Have you ever wondered if there's a writing gene? Me neither, until now. I took my athletic daughter (talk about a random gene!) to her friends at the orthopoedic doctor's office last week because, as it turned out, she chipped or fractured a bone chip or something else really odd by whacking her elbow on a door. This is a kid who flies over hurdles, skied down black diamond slopes her third time on the mountain, dives off the 10 meter springboard and makes it look good, and fences. But put her in real life, and she is, like moi, a klutz.

I danced for years and years but am always walking into walls, tripping, and other not-so-graceful things. Do you know I got chin stitches in the ER next to a skate board dude and a roller blader? I was the only one who didn't have "teen" in their age. How do I break bones or tear ligaments? Let's see...playing Blind Man's Bluff, skipping...the embarrassing list goes on and on.

So I wondered, is there a klutz gene? Did I pass it onto my daughter?

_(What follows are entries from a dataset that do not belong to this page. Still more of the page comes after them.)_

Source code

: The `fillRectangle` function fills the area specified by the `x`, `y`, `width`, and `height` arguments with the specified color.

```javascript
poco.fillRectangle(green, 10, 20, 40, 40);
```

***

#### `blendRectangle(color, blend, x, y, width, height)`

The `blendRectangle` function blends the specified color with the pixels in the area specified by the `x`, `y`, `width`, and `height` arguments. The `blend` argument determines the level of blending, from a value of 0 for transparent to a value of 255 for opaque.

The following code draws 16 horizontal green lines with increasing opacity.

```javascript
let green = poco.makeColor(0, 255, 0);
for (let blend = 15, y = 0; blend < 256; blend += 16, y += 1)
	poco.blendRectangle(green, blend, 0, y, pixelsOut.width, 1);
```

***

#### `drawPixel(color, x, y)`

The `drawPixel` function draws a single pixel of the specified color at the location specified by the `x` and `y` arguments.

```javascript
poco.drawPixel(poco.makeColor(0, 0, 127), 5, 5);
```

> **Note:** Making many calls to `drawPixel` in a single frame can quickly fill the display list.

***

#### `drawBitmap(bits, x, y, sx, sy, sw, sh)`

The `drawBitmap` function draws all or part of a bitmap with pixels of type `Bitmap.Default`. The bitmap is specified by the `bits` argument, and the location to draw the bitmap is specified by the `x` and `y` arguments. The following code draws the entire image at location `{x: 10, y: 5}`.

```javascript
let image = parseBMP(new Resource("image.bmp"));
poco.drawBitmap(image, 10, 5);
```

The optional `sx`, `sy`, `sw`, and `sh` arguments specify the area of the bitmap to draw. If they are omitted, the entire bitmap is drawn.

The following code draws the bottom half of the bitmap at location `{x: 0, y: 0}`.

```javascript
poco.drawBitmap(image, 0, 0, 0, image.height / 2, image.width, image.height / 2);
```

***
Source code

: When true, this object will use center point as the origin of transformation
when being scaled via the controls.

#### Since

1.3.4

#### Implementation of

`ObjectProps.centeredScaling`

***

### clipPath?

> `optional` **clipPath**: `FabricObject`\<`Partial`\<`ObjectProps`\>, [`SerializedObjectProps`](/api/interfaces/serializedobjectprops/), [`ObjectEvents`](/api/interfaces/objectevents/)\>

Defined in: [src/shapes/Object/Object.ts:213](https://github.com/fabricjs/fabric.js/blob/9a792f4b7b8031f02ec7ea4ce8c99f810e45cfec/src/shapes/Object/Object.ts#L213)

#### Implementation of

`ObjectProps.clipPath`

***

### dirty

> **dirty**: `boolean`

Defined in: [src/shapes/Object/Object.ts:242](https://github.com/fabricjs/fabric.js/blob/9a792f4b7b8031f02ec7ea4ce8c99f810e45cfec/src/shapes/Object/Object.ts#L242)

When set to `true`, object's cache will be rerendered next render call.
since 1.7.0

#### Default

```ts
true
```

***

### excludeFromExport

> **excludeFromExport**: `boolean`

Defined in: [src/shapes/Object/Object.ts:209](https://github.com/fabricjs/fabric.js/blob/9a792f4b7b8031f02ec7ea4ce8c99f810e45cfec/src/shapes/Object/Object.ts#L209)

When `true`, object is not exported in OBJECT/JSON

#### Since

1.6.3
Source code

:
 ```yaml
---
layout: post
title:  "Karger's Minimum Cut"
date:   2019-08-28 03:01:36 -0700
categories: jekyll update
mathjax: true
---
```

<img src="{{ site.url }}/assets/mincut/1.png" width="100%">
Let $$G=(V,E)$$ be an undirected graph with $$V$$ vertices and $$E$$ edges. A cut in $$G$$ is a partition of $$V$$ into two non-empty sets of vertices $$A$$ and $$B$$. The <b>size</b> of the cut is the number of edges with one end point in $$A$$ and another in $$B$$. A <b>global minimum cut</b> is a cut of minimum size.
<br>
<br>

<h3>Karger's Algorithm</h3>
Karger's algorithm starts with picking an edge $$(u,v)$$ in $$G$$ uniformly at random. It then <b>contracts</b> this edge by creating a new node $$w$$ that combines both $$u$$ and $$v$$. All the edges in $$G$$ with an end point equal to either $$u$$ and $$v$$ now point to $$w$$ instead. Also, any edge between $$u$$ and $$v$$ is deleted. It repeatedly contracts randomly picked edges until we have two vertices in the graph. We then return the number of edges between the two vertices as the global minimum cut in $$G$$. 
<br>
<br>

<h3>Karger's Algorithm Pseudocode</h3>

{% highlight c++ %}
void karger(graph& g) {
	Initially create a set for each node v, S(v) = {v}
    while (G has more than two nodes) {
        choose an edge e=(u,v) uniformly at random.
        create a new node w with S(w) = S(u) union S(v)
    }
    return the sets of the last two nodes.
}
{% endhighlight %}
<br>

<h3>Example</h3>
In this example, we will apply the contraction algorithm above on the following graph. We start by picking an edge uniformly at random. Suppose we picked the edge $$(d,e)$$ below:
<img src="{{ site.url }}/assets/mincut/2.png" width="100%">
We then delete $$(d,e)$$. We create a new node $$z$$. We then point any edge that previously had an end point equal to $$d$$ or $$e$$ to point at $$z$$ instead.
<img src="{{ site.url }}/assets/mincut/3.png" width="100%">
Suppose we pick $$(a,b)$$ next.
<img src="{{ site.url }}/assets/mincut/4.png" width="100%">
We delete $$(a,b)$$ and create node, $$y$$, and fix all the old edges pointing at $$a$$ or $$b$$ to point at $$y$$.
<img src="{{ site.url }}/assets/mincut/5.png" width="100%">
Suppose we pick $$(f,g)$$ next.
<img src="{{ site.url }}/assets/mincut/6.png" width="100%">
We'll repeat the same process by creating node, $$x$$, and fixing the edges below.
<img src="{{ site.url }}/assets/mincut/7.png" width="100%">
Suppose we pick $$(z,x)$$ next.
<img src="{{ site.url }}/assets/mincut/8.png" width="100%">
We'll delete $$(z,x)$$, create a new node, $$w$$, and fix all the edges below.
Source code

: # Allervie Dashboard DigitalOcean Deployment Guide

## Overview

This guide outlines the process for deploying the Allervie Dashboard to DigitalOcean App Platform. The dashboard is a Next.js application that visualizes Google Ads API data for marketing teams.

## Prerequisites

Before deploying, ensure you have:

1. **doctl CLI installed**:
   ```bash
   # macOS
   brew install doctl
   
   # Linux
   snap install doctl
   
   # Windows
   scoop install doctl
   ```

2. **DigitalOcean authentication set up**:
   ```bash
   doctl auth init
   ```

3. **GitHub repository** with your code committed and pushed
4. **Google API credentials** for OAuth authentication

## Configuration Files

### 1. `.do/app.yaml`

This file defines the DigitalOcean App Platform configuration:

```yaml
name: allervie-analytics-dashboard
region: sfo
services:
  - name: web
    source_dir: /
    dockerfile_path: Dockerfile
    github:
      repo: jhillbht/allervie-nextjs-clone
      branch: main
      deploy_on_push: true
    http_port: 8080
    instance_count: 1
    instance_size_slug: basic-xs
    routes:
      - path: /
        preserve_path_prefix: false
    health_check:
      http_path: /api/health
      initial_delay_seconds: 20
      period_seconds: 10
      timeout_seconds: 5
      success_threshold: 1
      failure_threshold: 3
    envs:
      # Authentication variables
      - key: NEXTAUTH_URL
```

Then my mind went to, is there a writing gene? Does it lurk, waiting for you to ignite it? My grandfather was a fabulous writer. He never wrote professionally, but his comments found their way into the NY Times OpEd pages when he had something fun to say. Both my parents can spin a good quill, as well.

As opposed to the klutz gene, which I'm still not sure you can purposely nurture or deliberately overcome, I think you can both nurture a writing gene, and overcome your lack of one. Unlike things like blue eyes and curly hair, this one comes from work, plain and simple. It's time in your chair, writing. It's time reading - lots of time reading. It's time putting your manuscripts into critique situations, opening your mind, rolling up your sleeves, and delving in again. It's classes. It's inspiration. It's persistance.

So here I go, back to my computer...padded, just to be on the safe side!


Sarah Laurenson said...

I knew we had the math gene in my family. Mom even won an oral math contest when she was in her 40's and had returned to school after 20 some years away. I had no idea where my writing had sprung from until my Dad was dying. Then I found out he wrote OpEd pieces for the paper. He wrote his own eulogy and it was very good. He had the math gene, too, but not the desire for education gene that my mother, brother and I shared. (And we all have blue eyes and dimples, except my brother's eyes change color with the weather or something).

Suzanne Casamento said...

I firmly believe in a writing gene. My grandfather was an amazing writer and creator of games. He not only had the gift of story, he had the "talent of the room."

Meaning, he never went crazy from sitting in the room everyday and writing. He mastered it with grace and diligence.

Maybe the gene didn't necessarily pass on his actual writing talent, but it did provide the ability to admire the "talent of the room" and figure out how to achieve it for myself.